Hij vervolgde zijn verhaal. In de Basilique Saint-Julien de Brioude hing een houten beeld van Jezus, de leproos. Ik knikte. Ad zag dat ik de portee van zijn mededeling niet snapte. ‘Een houten afbeelding,’ herhaalde hij. Dat was zeer uitzonderlijk in de Middeleeuwen. Vrijwel altijd werd Jezus uit steen gebeiteld of in pleisterwerk uitgebeeld.
Maar wat het mooiste en indrukwekkendste was, vervolgde Ad, was de gelaatsuitdrukking van dat houten beeld. Hij kon er maar niet over uit hoe de onbekend gebleven kunstenaar erin geslaagd was tegelijkertijd lijden en mededogen had weten vast te leggen in het hout. De intense passie die Ad tentoonspreidde bij zijn pogingen in woorden te vatten wat zijn ogen hadden gezien, zal ik niet licht vergeten.

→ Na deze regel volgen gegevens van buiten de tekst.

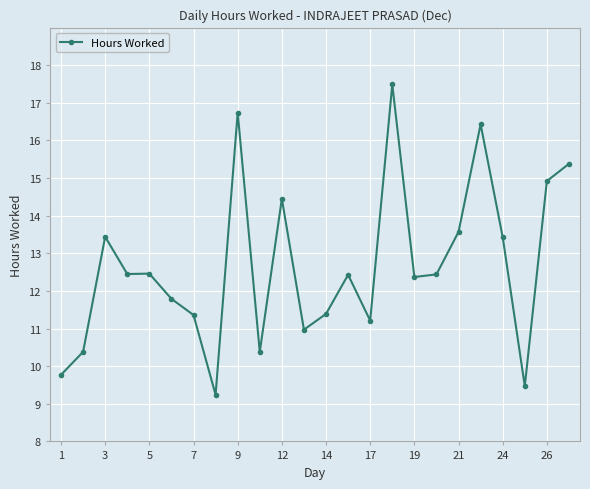

How many data points does each series have?

24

Een week voor zijn zelfgekozen dood zag ik hem voor het laatst. We zaten in mijn auto, keken voor ons uit en spraken met elkaar. Langer dan 10 minuten heeft het niet geduurd. Nabokov kwam ter sprake: ‘Het leven is een lichtflits tussen twee eeuwigheden duisternis’. Ik prijs me gelukkig dat ik zijn lichtflits heb mogen ervaren.